放射線治療医の偏在について

目次

1:アメリカでの研究結果
2:治療医の偏在による影響
3:まとめ
4:参考文献

アメリカでの研究の結果

今回の話題は放射線治療医の偏在についてです。

アメリカのデータになりますが、2013年と2017年でそれぞれデータを取得して、放射線治療医が所属するグループ(原文ではpractice)の傾向を調査した研究を紹介します。

この研究では単独で行っている場合、2-10人程度の小規模のグループ、11人以上の大規模なグループに分類しています。

結果として、全米全体で見ると、グループの数は2013年から2017年にかけて約4%ほど減少していました。

いっぽうで放射線治療医じたいは約9%程度増加していました。

グループの規模としては、単独で活動する放射線治療医は11%程度減少し、11人以上の大規模グループは50%増加しているという結果でした。

放射線治療医じたいは増えているものの、多くの医師が、大規模グループに属する形に移行していっており、結果としてグループの数が減っているという傾向が見られました。

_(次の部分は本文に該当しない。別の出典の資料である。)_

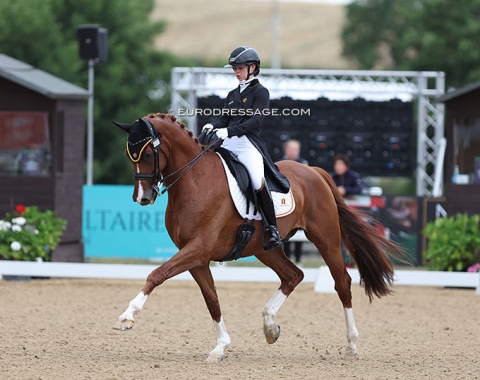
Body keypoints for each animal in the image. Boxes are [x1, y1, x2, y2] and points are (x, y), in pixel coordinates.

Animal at [112, 113, 402, 362]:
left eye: (147, 153)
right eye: (130, 155)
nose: (142, 198)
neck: (195, 180)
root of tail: (314, 172)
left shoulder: (197, 249)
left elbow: (157, 274)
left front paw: (127, 316)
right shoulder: (197, 257)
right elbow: (211, 299)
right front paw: (221, 347)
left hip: (326, 239)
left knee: (342, 282)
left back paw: (352, 344)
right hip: (265, 249)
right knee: (293, 275)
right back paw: (270, 326)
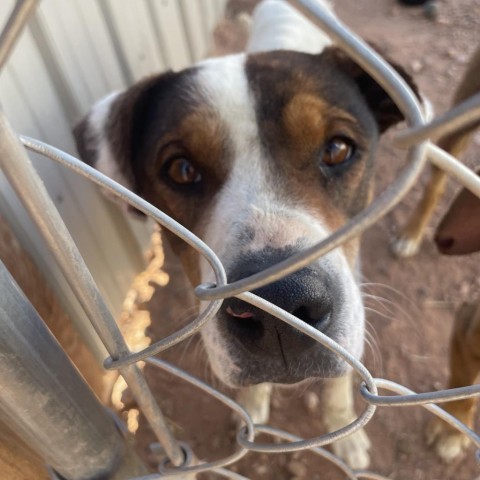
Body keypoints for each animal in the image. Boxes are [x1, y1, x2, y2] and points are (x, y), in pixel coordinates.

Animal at [72, 0, 416, 468]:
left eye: (337, 149)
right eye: (181, 170)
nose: (280, 310)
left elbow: (340, 383)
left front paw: (346, 437)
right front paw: (253, 406)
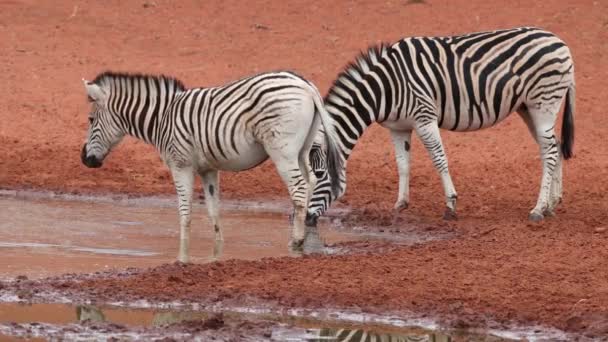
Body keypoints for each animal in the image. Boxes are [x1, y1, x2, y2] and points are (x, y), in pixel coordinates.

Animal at [79, 69, 342, 262]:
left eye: (90, 120)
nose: (84, 159)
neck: (162, 118)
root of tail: (305, 85)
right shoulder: (208, 169)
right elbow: (213, 210)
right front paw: (218, 251)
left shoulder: (181, 164)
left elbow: (185, 212)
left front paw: (183, 255)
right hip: (302, 149)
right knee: (310, 181)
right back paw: (299, 237)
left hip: (282, 150)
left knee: (298, 188)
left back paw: (296, 242)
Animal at [304, 26, 576, 224]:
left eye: (319, 175)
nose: (306, 220)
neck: (384, 89)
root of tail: (560, 42)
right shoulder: (398, 127)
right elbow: (403, 165)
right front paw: (400, 205)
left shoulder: (424, 116)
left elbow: (439, 159)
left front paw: (450, 204)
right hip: (528, 108)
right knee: (554, 146)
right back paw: (552, 203)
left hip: (543, 104)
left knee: (550, 151)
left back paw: (538, 209)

そして放射線治療医の約3分の1は、この大規模グループのいずれかに属しているという結果でした。

そしてこの医師が大規模グループに統合されているという傾向は、他のどの診療科よりも放射線治療において顕著にみられるというものでした。

治療医の偏在による影響

放射線治療が他の診療科と比較して統合・集約が進んでいるというのは興味深い結果でした。

たしかに、放射線治療は治療機器じたいも高価なものが多く、多数の病院で個別に持っているよりも、1ヶ所にある程度集約したほうが、コスト的にメリットがあるという側面もあります。

医師としては、集約されていると、大学病院で行うような特殊な治療も習得できる可能性があります。

また、がん治療の研究においては、やはり症例数が重要となるため、そういう面からも1つの施設に集約するほうが、症例数も増やしやすいというメリットがあります。

いっぽうで、当然ながらデメリットも存在します。

集約されるということは競合する施設が無くなるということなので、極端な話、適当な治療を行っていても、患者は集まってくるということになります。

日本では保険診療のため、どこで治療を受けても基本的には費用は同じですが、アメリカのように診療の費用が国によって規定されていない場合には、競合施設が無くなれば、病院の設定した高い治療費を払わざるを得ないという状況も生まれます。

費用面の影響はそれだけでなく、施設が1ヶ所に統合されてしまうと、通院の距離も必然的に伸びるため、通院のための交通費あるいは宿泊費が追加の負担となってのしかかります。

まとめ

こうしてみてみると、放射線治療医の偏在・統合というのは、病院や医療者側にはある程度のメリットがありますが、実際に治療を受ける側でのメリットはそこまで大きくないように感じます。

逆に患者側のデメリットの面が目立つように思います。

アメリカでは医師の偏在・統合が進んできていますが、この傾向は日本でも進む可能性があります。

ご存じのように医療費は年々増え続けており、その影響で保険診療点数を挙げるということも難しく、多くの病院は厳しい経営を余儀なくされています。

そういった中で、放射線治療部門あるいはがん治療部門じたいが統合されていく未来というのも否定しきれないと思います。

良い医療の提供のためにはある程度の多様化も必要であり、画一的な治療しか行われなくなることで、治療の進歩が止まる可能性もあります。

極端な集約化が進むことには注意が必要だと思います。

参考文献

Practice Consolidation Among U.S. Radiation Oncologists Over Time

Affiliations

Does Bigger Practice Size Mean Better for Patients and Providers?